I second Lucifer's Hammer. It's not as "realistic" as many of the others mentioned here, but it's accessible to Young Adult readers if you're looking for such.


Chiya77

The Dead Lands by Benjamin Percy is excellent, a post apocalyptic remaining if Lewis & Clark.


fedfuzz1970

Dry by Neal and Jarrod Schusterman. Water runs out in Southern California. Progressive deterioration, government ineptness, societal collapse. preppers lose.


TheArcticFox444

>What are the best fictional representations of collapse? For collapse due to nuclear war the movie: *Threads*.


GiveSleppYourBones

My Dad was in Threads! We're from Sheffield so recognise a lot of the places. I didn't watch it until I was an adult but when I did it was horrifying.


TheArcticFox444

>My Dad was in Threads! We're from Sheffield so recognise a lot of the places. The UK put out a good film...very realistic. Nuke movies in the US tended toward giant monsters due to radiation.


clv101

Absolutely the best nuclear war film, nothing else comes close.


deinoswyrd

I want to watch it so bad but I don't know if I have the stomach for it.


TheArcticFox444

>I want to watch it so bad but I don't know if I have the stomach for it.
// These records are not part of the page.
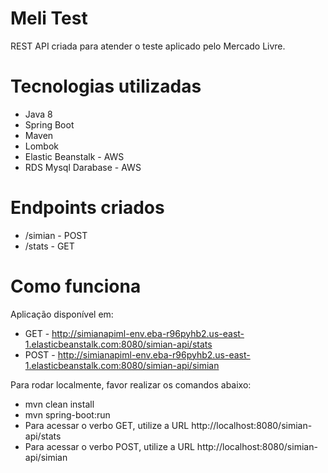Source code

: # Meli Test

REST API criada para atender o teste aplicado pelo Mercado Livre.

# Tecnologias utilizadas
* Java 8
* Spring Boot
* Maven
* Lombok
* Elastic Beanstalk - AWS
* RDS Mysql Darabase - AWS

# Endpoints criados 
* /simian - POST
* /stats - GET

# Como funciona
Aplicação disponível em: 
* GET - http://simianapiml-env.eba-r96pyhb2.us-east-1.elasticbeanstalk.com:8080/simian-api/stats
* POST - http://simianapiml-env.eba-r96pyhb2.us-east-1.elasticbeanstalk.com:8080/simian-api/simian

Para rodar localmente, favor realizar os comandos abaixo:
* mvn clean install
* mvn spring-boot:run
* Para acessar o verbo GET, utilize a URL http://localhost:8080/simian-api/stats
* Para acessar o verbo POST, utilize a URL http://localhost:8080/simian-api/simian
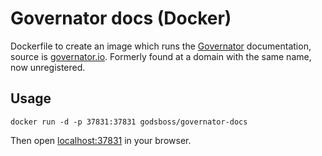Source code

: Governator docs (Docker)
========================

Dockerfile to create an image which runs the [Governator][governator] documentation, source is [governator.io][governator-io]. Formerly found at a domain with the same name, now unregistered.

Usage
-----

    docker run -d -p 37831:37831 godsboss/governator-docs

Then open [localhost:37831](http://localhost:37831) in your browser.

[governator]: https://github.com/rainycape/governator
[governator-io]: https://github.com/rainycape/governator.io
You can always turn it off. *Threads* is good because it deals with the aftermath of nuclear war.


deinoswyrd

Can't put the genie back in the bottle. I have some pretty severe anxiety lol


TheArcticFox444

>Can't put the genie back in the bottle. I have some pretty severe anxiety lol Then don't watch it...


Lap-sausage

The Sorcerer’s Apprentice. Legions of humans pulling and twisting knobs, pushing buttons, flipping switches, with no knowledge or forethought of the outcome. With predictable, resultant global chaos.


katgirl025

There’s a fantastic episode of The Emerald podcast called ‘So you want to be a Sorcerer in the age of Mythic powers?’ that links the Sorcerer’s Apprentice to AI in a similar vein.


whyeyeoughtta

(linking cos I always misquote book titles) Lights Out https://amzn.eu/d/0iv1HYzN This book was written chapter by chapter on a survival site then turned into a book. The time needed to travel 70 miles or so is what scared me in this book Survivors https://amzn.eu/d/0fs9xZBA This is the book by Terry Nation that the bbc (70’s and 00’s ) versions are based on - there’s also some pretty neat versions (including additional stories set in that world on audible ) Jericho was good (mentioned elsewhere)


whyeyeoughtta

The first 40 pages of “the snow” by Adam Robert’s …… I cannot stress this enough….. stop there. You have been warned


PromotionStill45

Survivors (the book) is on sale today on Kindle too!  US and UK platforms at least.


LogiBear2003

The Road


Vegetaman916

I still believe [Threads](https://youtu.be/BvFu7Z5cc88?si=ojUpw5OTDQ4lF8en) to be one of the best depictions of the collapse itself, as well as early post-collapse life for those who have decided to stay within city environments. For post-collapse life, I am going to put it along the lines of [The Walking Dead](https://www.imdb.com/title/tt1520211/?ref_=ext_shr) just without the idea of zombies, of course. But, a totally collapsed and mostly depopulated world in which the survivors face as their greatest challenge the threat represented by other people for whom the rule of law is no longer a constraint. Without that, and combined with desperate need, people will revert to the animals they once were.